ACTIVITY: When you write out the listing, keep each word exactly as it stands but include none of its images.

DATA PROVIDED:
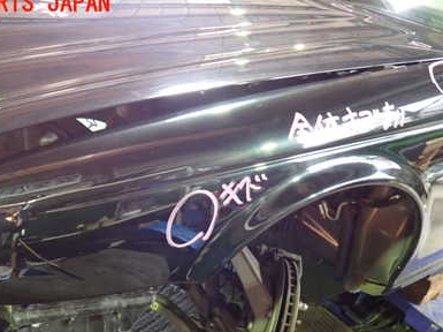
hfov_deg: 47.8
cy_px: 249
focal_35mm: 39
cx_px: 246
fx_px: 499
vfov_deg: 35.9
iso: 800
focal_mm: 4.5
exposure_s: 1/25
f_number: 2
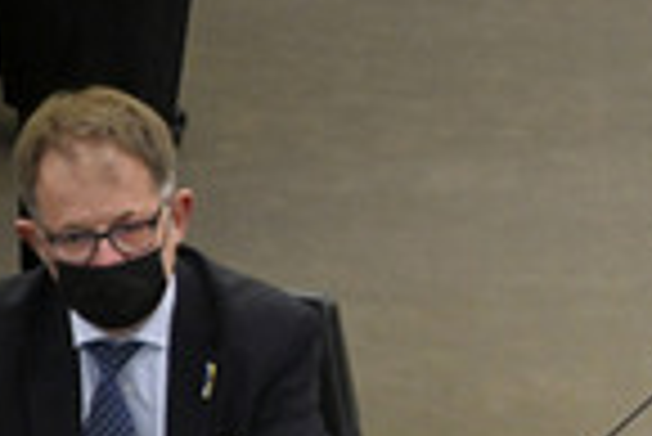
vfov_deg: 0.9
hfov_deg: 1.3
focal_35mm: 1547
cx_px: 904
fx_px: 28045
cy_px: 301
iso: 5000
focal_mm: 500
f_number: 6.3
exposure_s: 1/500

SOLUTION TO THIS PROBLEM:
hfov_deg: 47.8
cy_px: 249
focal_35mm: 39
cx_px: 246
fx_px: 499
vfov_deg: 35.9
iso: 800
focal_mm: 4.5
exposure_s: 1/25
f_number: 2
vfov_deg: 0.9
hfov_deg: 1.3
focal_35mm: 1547
cx_px: 904
fx_px: 28045
cy_px: 301
iso: 5000
focal_mm: 500
f_number: 6.3
exposure_s: 1/500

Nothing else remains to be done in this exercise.